* **Stated problem 1**: Please reproduce the article on AI data quality below word for word, from "AI has a data" up to and including "in data quality.".
* **Stated problem 2**: List the avenues that the article on AI data quality below gives for policymakers to increase the amount of high-quality data available for AI.

* **Page text**:
━━━━━━

AI Needs Better Data, Not Just More Data – Center for Data Innovation

AI has a data quality problem. In a survey of 179 data scientists, over half identified addressing issues related to data quality as the biggest bottleneck in successful AI projects. Big data is so often improperly formatted, lacking metadata, or “dirty,” meaning incomplete, incorrect, or inconsistent, that data scientists typically spend 80 percent of their time on cleaning and preparing data to make it usable, leaving them with just 20 percent of their time to focus on actually using data for analysis. This means organizations developing and using AI must devote huge amounts of resources to ensuring they have sufficient amounts of high-quality data so that their AI tools are not useless. As policymakers pursue national strategies to increase their competitiveness in AI, they should recognize that any country that wants to lead in AI must also lead in data quality.

Collecting and storing data may be getting cheaper, but creating high-quality data can be costly—potentially prohibitively so to small organizations or teams of researchers, forcing them to make do with bad data and thus unreliable or inaccurate AI tools, or preventing them from using AI entirely. The private sector will of course invest in data quality, but policymakers should view increasing the amount of high-quality data as a valuable opportunity to accelerate AI development and adoption, as well as reduce the potential economic and social harms of AI built with bad data. There are three avenues for policymakers to increase the amount of high-quality data available for AI: require the government to provide high-quality data; promote the voluntary provision of high-quality data from the private and non-profit sectors; and accelerate efforts to digitize all sectors of the economy to support more comprehensive data collection.

━━━━━━

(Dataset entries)

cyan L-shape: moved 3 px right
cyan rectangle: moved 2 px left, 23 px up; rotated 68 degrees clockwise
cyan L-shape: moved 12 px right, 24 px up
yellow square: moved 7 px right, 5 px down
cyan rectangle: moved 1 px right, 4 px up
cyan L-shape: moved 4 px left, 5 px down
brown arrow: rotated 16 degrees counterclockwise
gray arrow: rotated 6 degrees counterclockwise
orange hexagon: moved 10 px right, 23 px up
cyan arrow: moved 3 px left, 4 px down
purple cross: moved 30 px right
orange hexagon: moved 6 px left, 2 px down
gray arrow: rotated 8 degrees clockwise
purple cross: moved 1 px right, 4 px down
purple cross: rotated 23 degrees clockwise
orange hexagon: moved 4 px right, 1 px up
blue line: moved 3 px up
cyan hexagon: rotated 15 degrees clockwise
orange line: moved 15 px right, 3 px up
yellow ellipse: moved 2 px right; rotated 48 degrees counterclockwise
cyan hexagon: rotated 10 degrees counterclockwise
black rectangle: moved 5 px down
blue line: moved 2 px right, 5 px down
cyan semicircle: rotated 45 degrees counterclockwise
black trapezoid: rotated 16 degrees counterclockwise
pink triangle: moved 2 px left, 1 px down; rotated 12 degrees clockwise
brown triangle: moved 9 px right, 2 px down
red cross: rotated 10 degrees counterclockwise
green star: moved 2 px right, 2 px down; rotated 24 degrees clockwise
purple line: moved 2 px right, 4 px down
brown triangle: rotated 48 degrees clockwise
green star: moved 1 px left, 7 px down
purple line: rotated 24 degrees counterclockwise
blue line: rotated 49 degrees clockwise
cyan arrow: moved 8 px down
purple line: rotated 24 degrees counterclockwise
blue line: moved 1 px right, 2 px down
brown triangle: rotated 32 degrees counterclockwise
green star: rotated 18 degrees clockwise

━━━━━━

* **Problem solution 1**:
AI has a data quality problem. In a survey of 179 data scientists, over half identified addressing issues related to data quality as the biggest bottleneck in successful AI projects. Big data is so often improperly formatted, lacking metadata, or “dirty,” meaning incomplete, incorrect, or inconsistent, that data scientists typically spend 80 percent of their time on cleaning and preparing data to make it usable, leaving them with just 20 percent of their time to focus on actually using data for analysis. This means organizations developing and using AI must devote huge amounts of resources to ensuring they have sufficient amounts of high-quality data so that their AI tools are not useless. As policymakers pursue national strategies to increase their competitiveness in AI, they should recognize that any country that wants to lead in AI must also lead in data quality.

* **Problem solution 2**:
- Require the government to provide high-quality data.
- Promote the voluntary provision of high-quality data from the private and non-profit sectors.
- Accelerate efforts to digitize all sectors of the economy to support more comprehensive data collection.